§ Source document
==========

By default the global will be compiled to a llvm string stored in the 
object file. We could also think about translating it to PTX or AMD's 
HSA-IL, such that e.g. PTX can be passed to a run-time library.

 From my point of view, Peters idea allows us to add multi-module 
support in a way that allows us to reach the goals described above. 
However, to properly design and implement it, early feedback would be 
valuable.

Cheers
Tobi

[1] http://msdn.microsoft.com/en-us/library/hh265137%28v=vs.110%29
[2] 
http://www.amd.com/us/press-releases/Pages/amd-arm-computing-innovation-2012june12.aspx

Duncan Sands

2012-Jul-26 07:19 UTC

head link

[LLVMdev] [PROPOSAL] LLVM multi-module support

Hi Tobias, I didn't really get it.  Is the idea that the same bitcode is
going to be codegen'd for different architectures, or is each sub-module
going to contain different bitcode?  In the later case you may as well
just use multiple modules, perhaps in conjunction with a scheme to store
more than one module in the same file on disk as a convenience.

Ciao, Duncan.
> a couple of weeks ago I discussed with Peter how to improve LLVM's
> support for heterogeneous computing. One weakness we (and others) have
> seen is the absence of multi-module support in LLVM. Peter came up with
> a nice idea how to improve here. I would like to put this idea up for
> discussion.
>
> ## The problem ##
>
> LLVM-IR modules can currently only contain code for a single target
> architecture. However, there are multiple use cases where one
> translation unit could contain code for several architectures.
>
> 1) CUDA
>
> cuda source files can contain both host and device code. The absence of
> multi-module support complicates adding CUDA support to clang, as clang
> would need to perform multi-module compilation on top of a single-module
> based compiler framework.
>
> 2) C++ AMP
>
> C++ AMP [1] contains - similarly to CUDA - both host code and device
> code in the same source file. Even if C++ AMP is a Microsoft extension
> the use case itself is relevant to clang. It would be great if LLVM
> would provide infrastructure, such that front-ends could easily target
> accelerators. This would probably yield a lot of interesting experiments.
>
> 3) Optimizers
>
> To fully automatically offload computations to an accelerator an
> optimization pass needs to extract the computation kernels and schedule
> them as separate kernels on the device. Such kernels are normally
> LLVM-IR modules for different architectures. At the moment, passes have
> no way to create and store new LLVM-IR modules. There is also no way
> to reference kernel LLVM-IR modules from a host module (which is
> necessary to pass them to the accelerator run-time).

==========

§ Data to examine
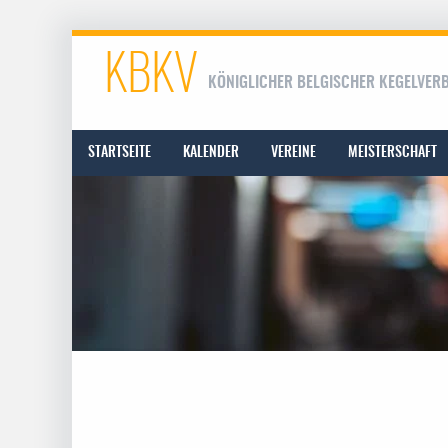
KBKV
KÖNIGLICHER BELGISCHER KEGELVER
STARTSEITE
KALENDER
VEREINE
MEISTERSCHAFT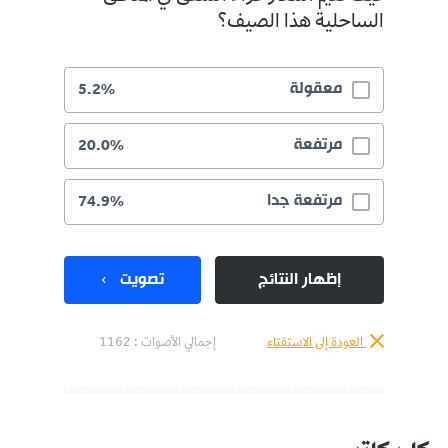
الساحلية هذا الصيف؟
معقولة
5.2%
مرتفعة
20.0%
مرتفعة جدا
74.9%
إظهار النتائج
تصويت
العودة إلى الاستفتاء
إجمالي الأصوات :
1162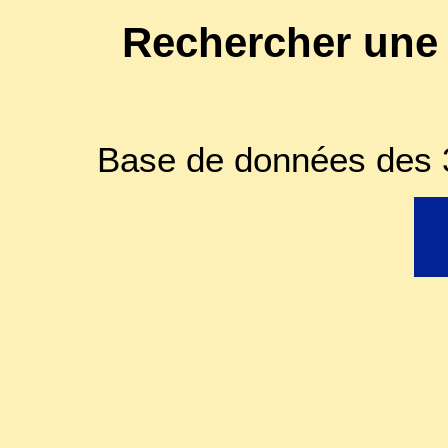
Rechercher une
Base de données des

==========

§ Your instructions
According to the mailing-list thread, what can LLVM-IR modules currently contain code for?

§ Task answer
Only a single target architecture.